Charles Bryden
- Born: Charles Cowper Bryden 16 June 1852 Banbury
- Died: 20 February 1941 (aged 88) Poole (aged 88 years 249 days)
- School: Cheltenham College
- Occupation(s): Colonial Broker

Rugby union career
- Position(s): Forward

Senior career
- Years: Team / Apps / (Points)
- Clapham Rovers /  / ()

International career
- Years: Team / Apps / (Points)
- 1875–1877: England / 2 / (0)

= Charles Bryden =

English rugby union player

Charles Bryden (1852–1941) was a rugby union international who represented England from 1875 to 1877.

==Early life==
Charles Cowper Bryden was born on 16 June 1852 in Banbury, the second son of William Anderson Bryden, and Maria, daughter of William Cowper. His father, William Anderson Bryden, having been born in Manchester in 1818 had made his way to Australia as a young man and went into partnership with Robert Miller in Adelaide. By 1844 they had a drapery business called Miller & Bryden, a forerunner of J. Miller Anderson & Co. Miller and Bryden's partnership dissolved in June 1848, and soon after William returned to England. He married Maria Cowper in 1850 and soon after their eldest son, William, was born the family moved to Banbury and William Anderson became a brewer and spirit merchant. In 1861 the family moved to Clapham where Charles's eighth and ninth siblings were born. In 1878, when Charles was 27, the family moved to Surbiton, Surrey.
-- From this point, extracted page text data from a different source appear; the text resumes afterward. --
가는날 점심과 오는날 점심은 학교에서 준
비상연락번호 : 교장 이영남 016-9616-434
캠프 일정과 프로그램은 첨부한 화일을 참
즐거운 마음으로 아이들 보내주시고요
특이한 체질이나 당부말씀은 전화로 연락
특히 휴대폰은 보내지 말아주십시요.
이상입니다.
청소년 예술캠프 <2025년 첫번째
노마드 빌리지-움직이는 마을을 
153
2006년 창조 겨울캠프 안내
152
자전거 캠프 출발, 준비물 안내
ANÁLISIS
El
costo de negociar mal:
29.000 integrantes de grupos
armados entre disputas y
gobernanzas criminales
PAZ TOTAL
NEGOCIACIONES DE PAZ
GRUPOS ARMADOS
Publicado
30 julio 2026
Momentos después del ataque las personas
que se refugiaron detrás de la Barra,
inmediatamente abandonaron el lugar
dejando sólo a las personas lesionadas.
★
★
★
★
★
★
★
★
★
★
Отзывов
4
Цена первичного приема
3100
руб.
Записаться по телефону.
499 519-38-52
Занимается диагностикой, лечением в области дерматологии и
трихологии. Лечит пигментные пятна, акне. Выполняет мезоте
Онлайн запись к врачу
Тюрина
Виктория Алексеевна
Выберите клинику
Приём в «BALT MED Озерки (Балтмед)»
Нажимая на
Charles attended Cheltenham College, leaving in 1869. At Cheltenham at the same time were his two brothers, William Radford Bryden (born 1851) the architect, and Henry Bryden (born 1854), also a future England rugby union international. As well as playing rugby football, Charles also represented his school at cricket.

==Rugby union career==
Bryden played his club rugby for the dual code side, Clapham Rovers, the two codes being rugby union and association football. He played both codes, playing association football as much as rugby. He was a key player for the club, scoring in their first match against Richmond in 21 October 1871. His younger brother, Henry, also played for Clapham and was called up to play for England on 23 February 1874 at The Oval against Scotland match. A year later, Charles was called up for his international debut on 13 December 1875 in Dublin for the Ireland vs England match, this also being Ireland's first home international. Charles later played in the Scotland v England match in Edinburgh in 1877, won by Scotland by a goal.

==Career and later life==
Charles became a broker, describing himself as a hide broker and later a colonial broker. He married Ethel Petley (1859 - 1919) in 1887 and they had four daughters (Ethel, Violet, Phyllis and Dora). He died on 20 February 1941 in Poole, Dorset.